Gradient fluid shear stress regulates migration of osteoclast precursors

Abstract

Cell migration is highly sensitive to fluid shear stress (FSS) in blood flow or interstitial fluid flow. However, whether the FSS gradient can regulate the migration of cells remains unclear. In this work, we constructed a parallel-plate flow chamber with different FSS gradients and verified the gradient flow field by particle image velocimetry measurements and finite element analyses. We then investigated the effect of FSS magnitudes and gradients on the migration of osteoclast precursor RAW264.7 cells. Results showed that the cells sensed the FSS gradient and migrated toward the low-FSS region. This FSS gradient-induced migration tended to occur in low-FSS magnitudes and high gradients, e.g., the migration angle relative to flow direction was approximately 90° for 0.1 Pa FSS and 0.2 Pa mm^-1 FSS gradient. When chemically inhibiting the calcium signaling pathways of the mechanosensitive cation channel, endoplasmic reticulum, phospholipase C, and extracellular calcium, the cell migration toward the low-FSS region was significantly reduced. This study may provide insights into the mechanism of the recruitment of osteoclast precursors at the site of bone resorption and of mechanical stimulation-induced bone remodeling.

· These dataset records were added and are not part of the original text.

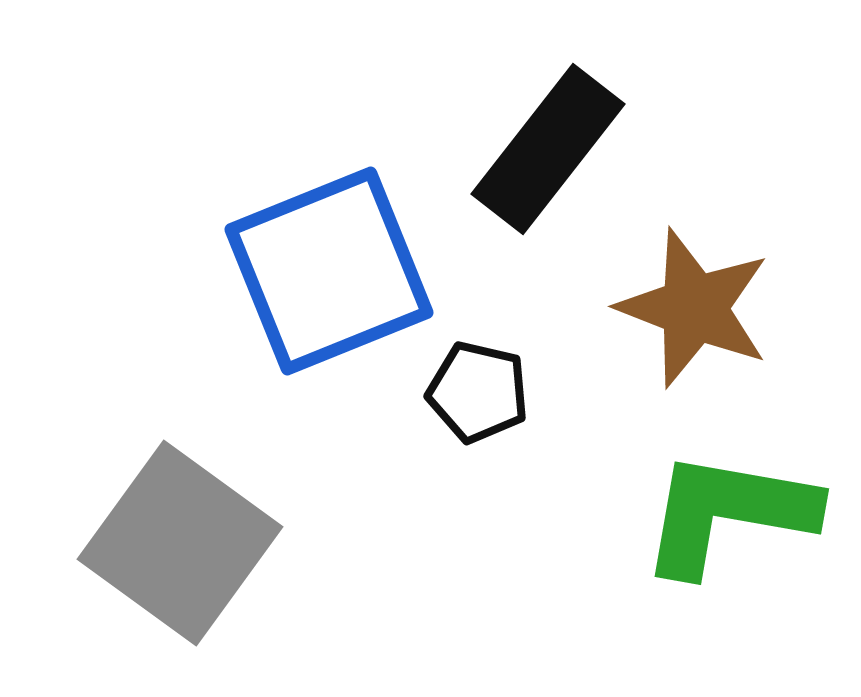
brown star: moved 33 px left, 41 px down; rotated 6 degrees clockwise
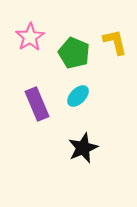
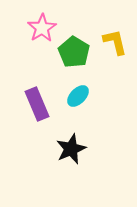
pink star: moved 12 px right, 9 px up
green pentagon: moved 1 px up; rotated 8 degrees clockwise
black star: moved 12 px left, 1 px down
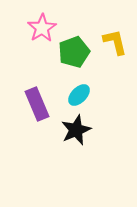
green pentagon: rotated 20 degrees clockwise
cyan ellipse: moved 1 px right, 1 px up
black star: moved 5 px right, 19 px up
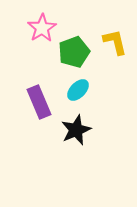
cyan ellipse: moved 1 px left, 5 px up
purple rectangle: moved 2 px right, 2 px up
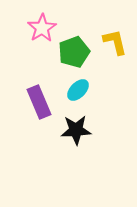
black star: rotated 20 degrees clockwise
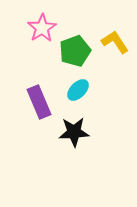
yellow L-shape: rotated 20 degrees counterclockwise
green pentagon: moved 1 px right, 1 px up
black star: moved 2 px left, 2 px down
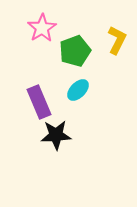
yellow L-shape: moved 2 px right, 2 px up; rotated 60 degrees clockwise
black star: moved 18 px left, 3 px down
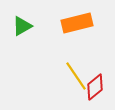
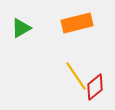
green triangle: moved 1 px left, 2 px down
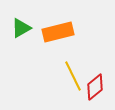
orange rectangle: moved 19 px left, 9 px down
yellow line: moved 3 px left; rotated 8 degrees clockwise
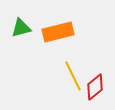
green triangle: rotated 15 degrees clockwise
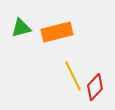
orange rectangle: moved 1 px left
red diamond: rotated 8 degrees counterclockwise
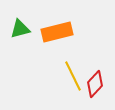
green triangle: moved 1 px left, 1 px down
red diamond: moved 3 px up
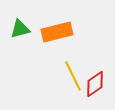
red diamond: rotated 12 degrees clockwise
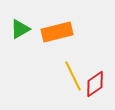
green triangle: rotated 15 degrees counterclockwise
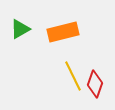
orange rectangle: moved 6 px right
red diamond: rotated 36 degrees counterclockwise
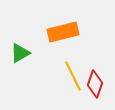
green triangle: moved 24 px down
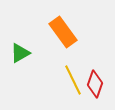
orange rectangle: rotated 68 degrees clockwise
yellow line: moved 4 px down
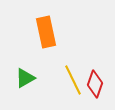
orange rectangle: moved 17 px left; rotated 24 degrees clockwise
green triangle: moved 5 px right, 25 px down
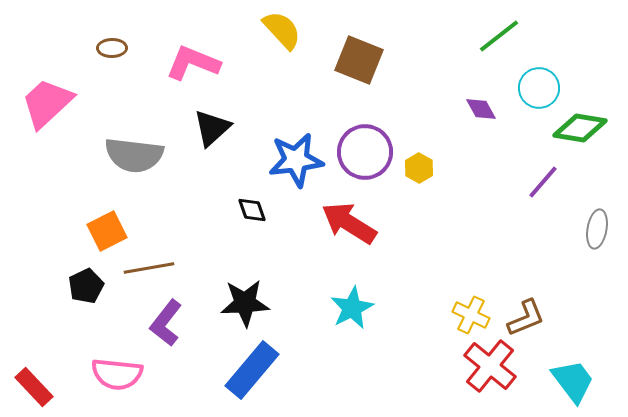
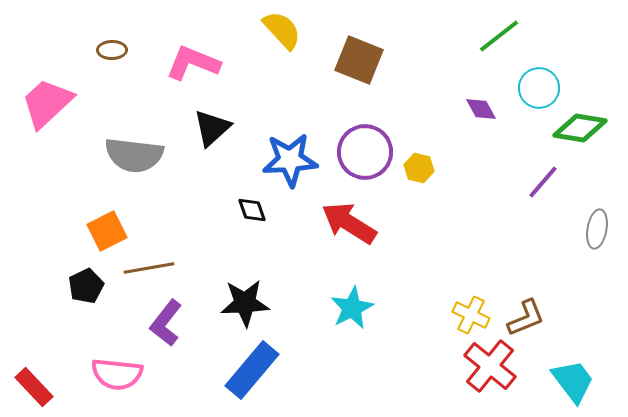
brown ellipse: moved 2 px down
blue star: moved 6 px left; rotated 4 degrees clockwise
yellow hexagon: rotated 16 degrees counterclockwise
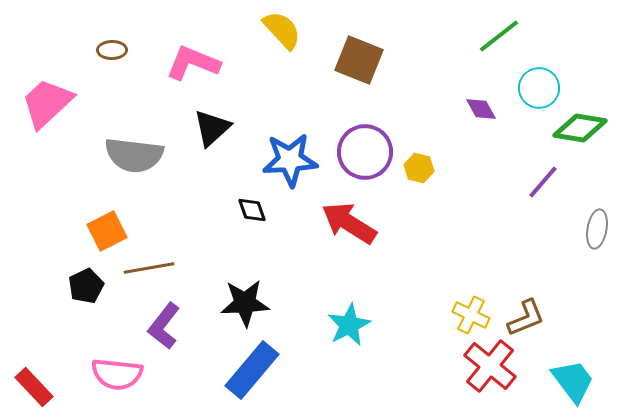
cyan star: moved 3 px left, 17 px down
purple L-shape: moved 2 px left, 3 px down
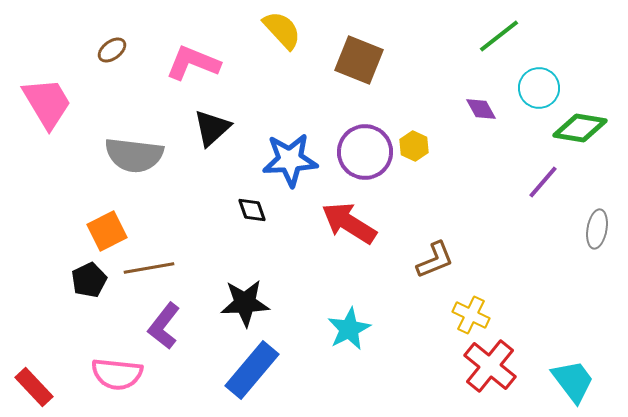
brown ellipse: rotated 36 degrees counterclockwise
pink trapezoid: rotated 102 degrees clockwise
yellow hexagon: moved 5 px left, 22 px up; rotated 12 degrees clockwise
black pentagon: moved 3 px right, 6 px up
brown L-shape: moved 91 px left, 58 px up
cyan star: moved 4 px down
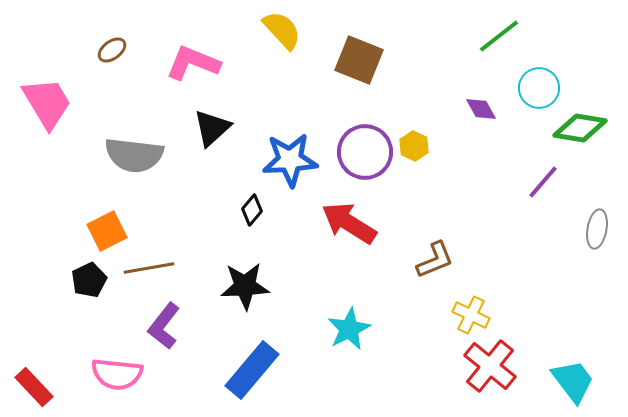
black diamond: rotated 60 degrees clockwise
black star: moved 17 px up
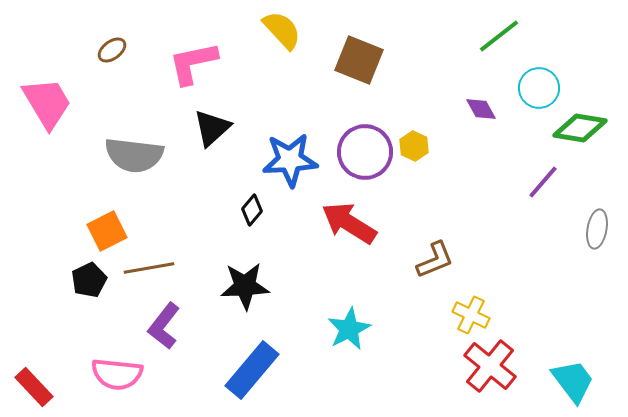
pink L-shape: rotated 34 degrees counterclockwise
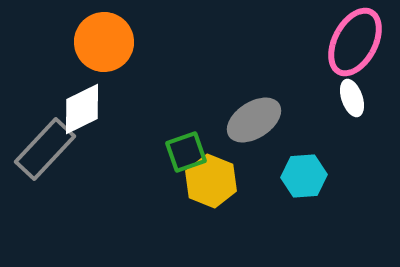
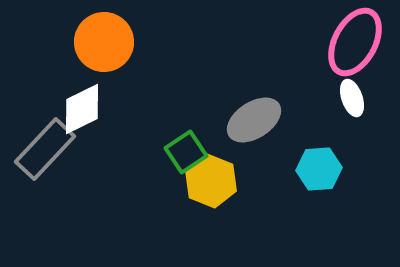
green square: rotated 15 degrees counterclockwise
cyan hexagon: moved 15 px right, 7 px up
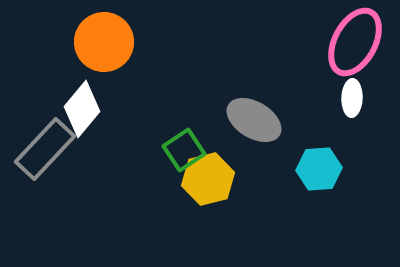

Keywords: Parallel-plate flow chamber; bone remodeling; calcium signaling pathway; cell mechanics; cell migration.

Figure 1.

Establishment of gradient parallel-plate flow chamber. Schematic diagrams of gradient parallel-plate flow chamber along the cross-sectional view (a) and side view (b). (c) Photo of the base plate of the custom-made gradient parallel-plate flow chamber, wherein the arrow represents the direction of the FSS gradient. (d) FE mesh and wall FSS of gradient parallel-plate flow chamber indicated by the blue box in (c). (e) Numerical simulation results of wall FSS on the bottom surface at the location indicated by the red box in (c). The x-axis is defined along the FSS gradient. (f) Definition of migration parameters. The black dots indicate the centroids of a migrating cell at different times. S_i is the distance of cell movement in a given time interval, S_l is the distance of a cell away from its initial position in a given time, and θ_i is the angle between the flow and migration directions of one cell relative to its initial position.

Figure 2.

Comparison between the results of PIV measurement and FEA simulation. (a) Traces of fluorescent latex beads recorded at different locations for different gradient FSS fields. (b) Wall FSS in the three FEA models with different FSS gradients, wherein the red arrow represents the direction and magnitude of flow velocity. (c) Statistical analysis of wall FSS at different distances calculated based on the results from PIV measurement and FEA simulation. The regression coefficient for numerical simulation and PIV measurement are 0.9331 and 0.9507 for 0.05 Pa mm⁻¹, 0.9345 and 0.9811 for 0.1 Pa mm⁻¹, and 0.9793 and 0.9667 for 0.2 Pa mm⁻¹, respectively.

Figure 3.

Effect of FSS magnitude on migration of RAW264.7 cells. (a, b, and c) Time-lapsed images of RAW264.7 cells with different magnitudes and gradients of FSS. (d, e, and f) Migration angle θ_i for three FSS gradients. (g, h, and i) Speed of cell migration along the gradient of FSS for three FSS gradients. (j, k, and l) Speed of cell migration along the flow direction for three FSS gradients. *, p < 0.05.

Figure 4.

Effect of calcium signaling pathways on cell migration. (a) Schematic diagram of calcium signaling pathway and chemical treatments. (b) Bright-field images of RAW264.7 cells in the locations with large migration angle for 0.1 Pa mm⁻¹ or 0.2 Pa mm⁻¹. The effect of calcium signaling pathways on the migration speed along the FSS gradient (c) and along the flow direction (d). (e) Effect of calcium signaling pathways on the migration angle. *, p < 0.05.